En refermant ce livre, j'ai le sentiment de quitter des amis, des êtres devenus chers à mon coeur, avec lesquels j'ai vécu pendant 15 jours, au travers de trois longs chapitres - l'amour, la maladie et la mort.
C'est un livre ample dans son ambition et extrêmement intime dans son approche et qui réussit les deux à la perfection :
- embrasser l'histoire d'une génération d'homosexuels dans la Suède du début des années 1980, fuyant les provinces aux moeurs étriquées dont ils sont originaires pour trouver à Stockholm la liberté tant attendue d'être enfin eux-mêmes. Alors qu'ils accèdent - enfin - à cette liberté, ils se trouvent confrontés à une épidémie que nul ne voit venir, que les autorités comme les intéressés d'ailleurs, commencent par nier avant que la terrible réalité ne les rattrape et les décime - je ne "spoile" pas, le premier chapitre nous plonge directement à au chevet d'un mourant.
- nous donner à voir, à sentir, à ressentir les émotions d'une poignée d'entre eux : Rasmus et Benjamin, les héros, à qui l'on doit des passages parmi les plus beaux et romantiques qu'il m'a été donné de lire mais aussi leurs amis : Paul, le trublion, qui surjoue la provocation pour mieux se jouer de la maladie ; Bengt, l'acteur prodige qui veut à la fois vivre sa sexualité et rentrer dans le rang pour mieux réussir, le timide Reine traumatisé depuis l'enfance, le couple de référence Lars Ake et Seppo... On les aime chacun et tous aussi comme la famille qu'ils forment.

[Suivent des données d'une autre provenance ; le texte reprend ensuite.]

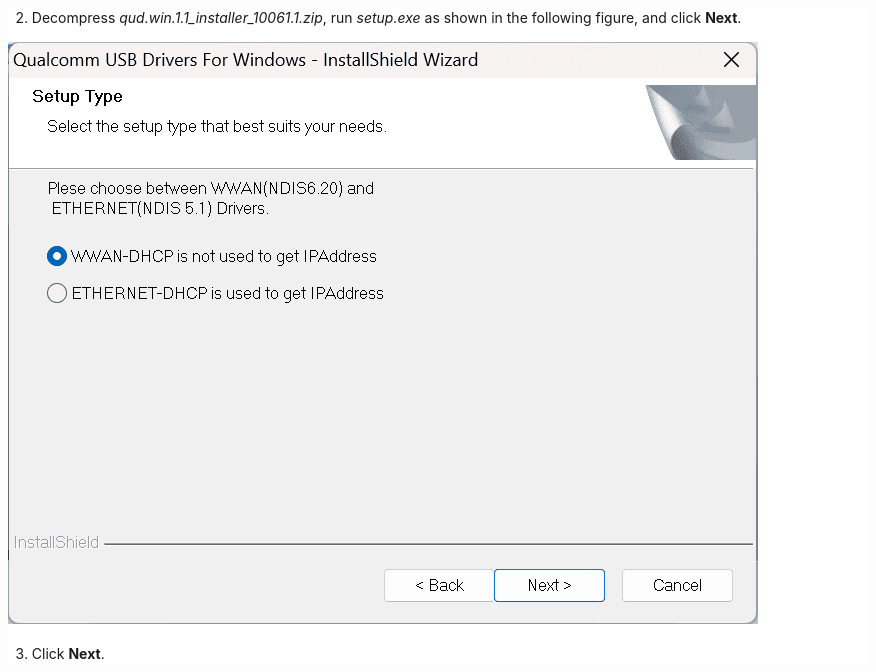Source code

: 2. Decompress *qud.win.1.1_installer_10061.1.zip*, run *setup.exe* as shown in the following figure, and click **Next**.

![](media/0d4ce0e74a56696699972576150415c7.png)

3. Click **Next**.
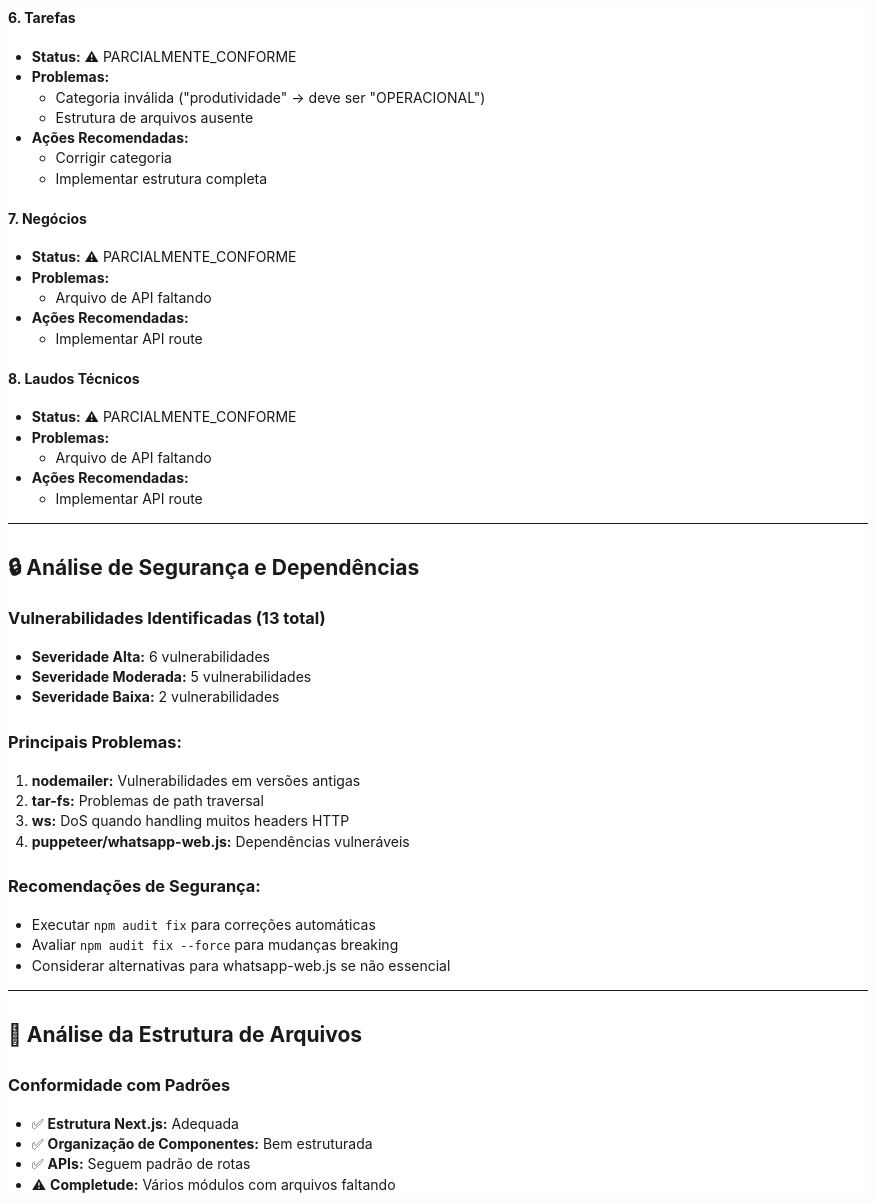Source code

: #### 6. Tarefas
- **Status:** ⚠️ PARCIALMENTE_CONFORME
- **Problemas:**
  - Categoria inválida ("produtividade" → deve ser "OPERACIONAL")
  - Estrutura de arquivos ausente
- **Ações Recomendadas:**
  - Corrigir categoria
  - Implementar estrutura completa

#### 7. Negócios
- **Status:** ⚠️ PARCIALMENTE_CONFORME
- **Problemas:**
  - Arquivo de API faltando
- **Ações Recomendadas:**
  - Implementar API route

#### 8. Laudos Técnicos
- **Status:** ⚠️ PARCIALMENTE_CONFORME
- **Problemas:**
  - Arquivo de API faltando
- **Ações Recomendadas:**
  - Implementar API route

---

## 🔒 Análise de Segurança e Dependências

### Vulnerabilidades Identificadas (13 total)
- **Severidade Alta:** 6 vulnerabilidades
- **Severidade Moderada:** 5 vulnerabilidades
- **Severidade Baixa:** 2 vulnerabilidades

### Principais Problemas:
1. **nodemailer:** Vulnerabilidades em versões antigas
2. **tar-fs:** Problemas de path traversal
3. **ws:** DoS quando handling muitos headers HTTP
4. **puppeteer/whatsapp-web.js:** Dependências vulneráveis

### Recomendações de Segurança:
- Executar `npm audit fix` para correções automáticas
- Avaliar `npm audit fix --force` para mudanças breaking
- Considerar alternativas para whatsapp-web.js se não essencial

---

## 📁 Análise da Estrutura de Arquivos

### Conformidade com Padrões
- ✅ **Estrutura Next.js:** Adequada
- ✅ **Organização de Componentes:** Bem estruturada
- ✅ **APIs:** Seguem padrão de rotas
- ⚠️ **Completude:** Vários módulos com arquivos faltando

C'est un livre qui ne se dévore pas... Certains chapitres se dégustent - certains passages, surtout lorsque Paul est de la partie (j'adore Paul !), sont incroyablement drôles, dans le genre cynique certes mais vraiment empreints d'humour. Pour d'autres, il m'a fallu poser le livre tant j'avais la gorge serrée car
Jonas Gardell refuse catégoriquement de nous épargner. Pas d'euphémisme, pas d'ellipse pour nous éviter une agonie terrible. Nous vivons tout avec les héros : leur sexualité débridée qu'ils jettent à la tête de la société de l'époque, la pureté de leurs sentiments amoureux - les couples se soignent jusqu'au bout dans une abnégation totale - et cette putain de maladie qui les détruit au paroxysme de leur jeunesse et de leur vitalité.

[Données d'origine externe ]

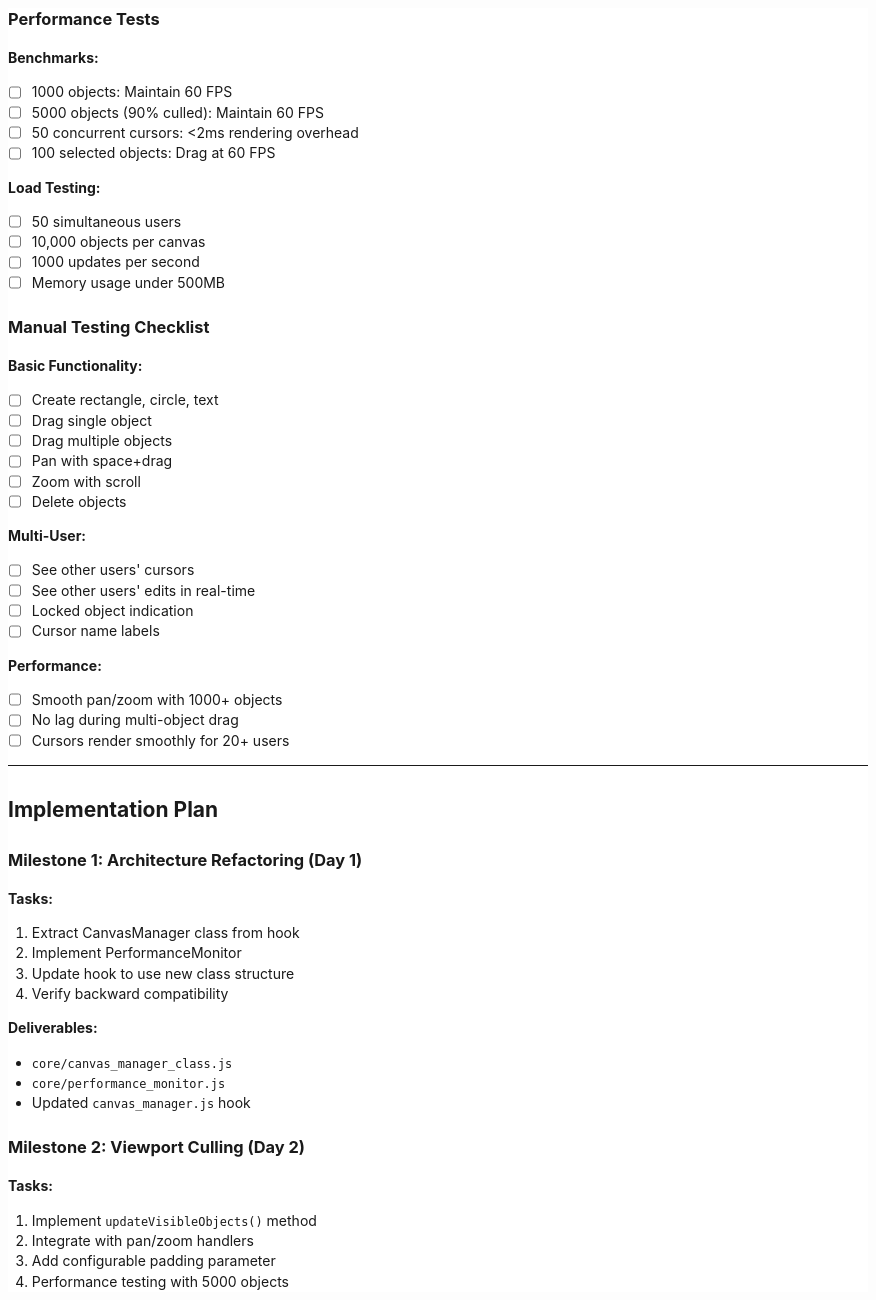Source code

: ### Performance Tests

**Benchmarks:**
- [ ] 1000 objects: Maintain 60 FPS
- [ ] 5000 objects (90% culled): Maintain 60 FPS
- [ ] 50 concurrent cursors: <2ms rendering overhead
- [ ] 100 selected objects: Drag at 60 FPS

**Load Testing:**
- [ ] 50 simultaneous users
- [ ] 10,000 objects per canvas
- [ ] 1000 updates per second
- [ ] Memory usage under 500MB

### Manual Testing Checklist

**Basic Functionality:**
- [ ] Create rectangle, circle, text
- [ ] Drag single object
- [ ] Drag multiple objects
- [ ] Pan with space+drag
- [ ] Zoom with scroll
- [ ] Delete objects

**Multi-User:**
- [ ] See other users' cursors
- [ ] See other users' edits in real-time
- [ ] Locked object indication
- [ ] Cursor name labels

**Performance:**
- [ ] Smooth pan/zoom with 1000+ objects
- [ ] No lag during multi-object drag
- [ ] Cursors render smoothly for 20+ users

---

## Implementation Plan

### Milestone 1: Architecture Refactoring (Day 1)
**Tasks:**
1. Extract CanvasManager class from hook
2. Implement PerformanceMonitor
3. Update hook to use new class structure
4. Verify backward compatibility

**Deliverables:**
- `core/canvas_manager_class.js`
- `core/performance_monitor.js`
- Updated `canvas_manager.js` hook

### Milestone 2: Viewport Culling (Day 2)
**Tasks:**
1. Implement `updateVisibleObjects()` method
2. Integrate with pan/zoom handlers
3. Add configurable padding parameter
4. Performance testing with 5000 objects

Romain terrible et éblouissant, le livre emprunte aussi à l'univers du récit pour contextualiser la réalité de l'époque, avec force articles de presse, citations et études : l'ignorance dans laquelle étaient les élites qui voyaient le sida comme un cancer uniquement gay et exclusivement nord-américain, la peur panique de la contamination que le titre annonce déjà. Un travail de recherche minutieux qui donne encore plus d'authenticité au livre. La fiction donne toute son humanité à la réalité et la réalité son authenticité à la fiction.
Le livre multiplie également les allers-retours chronologiques : pour mieux faire ressortir l'injustice extrême de voir ces jeunes détruits par la maladie, il nous offre des instantanés de vie où ils étaient libres, insouciants et éblouissants. Nous les suivons depuis l'enfance, d'où l'impression de les connaître vraiment, ce qui rend leur contamination inacceptable pour le lecteur et notre impuissance intolérable.
Le rapprochement des deux temporalités est imparable pour nous faire prendre conscience de cette maladie avec laquelle nous vivons depuis petits mais dont nous n'avons même pas une petite idée de l'effroyable réalité.
Cela s'est passé il y a 30 ans dans l'un des pays les plus libéraux au monde sur le plan des moeurs. C'est saisissant.
Jonas Gardell nous rappelle plusieurs fois que c'est vraiment arrivé et il fait bien car on peine à le croire. BREF LISEZ-LE, vous n'avez jamais rien lu de comparable. Un livre dur mais terriblement beau, épouvantable et indispensable.